EXERCISE
Search the entries for the word "Filz" and pull out each line that has it.

EXCERPTED DATA

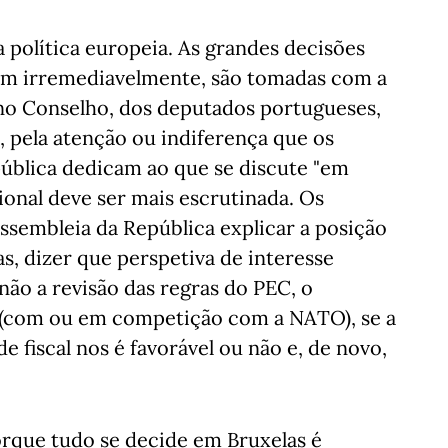
a política europeia. As grandes decisões
nam irremediavelmente, são tomadas com a
no Conselho, dos deputados portugueses,
 pela atenção ou indiferença que os
ública dedicam ao que se discute "em
ional deve ser mais escrutinada. Os
ssembleia da República explicar a posição
, dizer que perspetiva de interesse
não a revisão das regras do PEC, o
 (com ou em competição com a NATO), se a
e fiscal nos é favorável ou não e, de novo,
orque tudo se decide em Bruxelas é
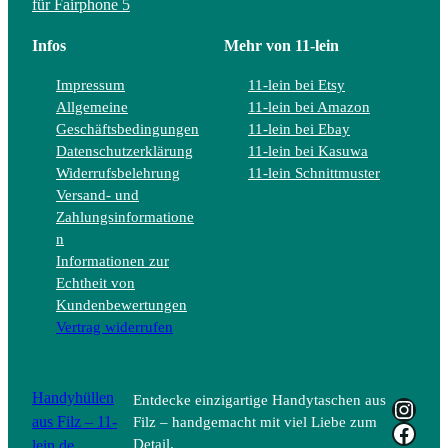
für Fairphone 5
Infos
Mehr von 11-lein
Impressum
11-lein bei Etsy
Allgemeine
11-lein bei Amazon
Geschäftsbedingungen
11-lein bei Ebay
Datenschutzerklärung
11-lein bei Kasuwa
Widerrufsbelehrung
11-lein Schnittmuster
Versand- und
Zahlungsinformatione
n
Informationen zur
Echtheit von
Kundenbewertungen
Vertrag widerrufen
Handyhüllen
Entdecke einzigartige Handytaschen aus
Insta
aus Filz – 11-
Filz – handgemacht mit viel Liebe zum
Face
lein.de
Detail.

ANSWER SECTION
aus Filz – 11-
Filz – handgemacht mit viel Liebe zum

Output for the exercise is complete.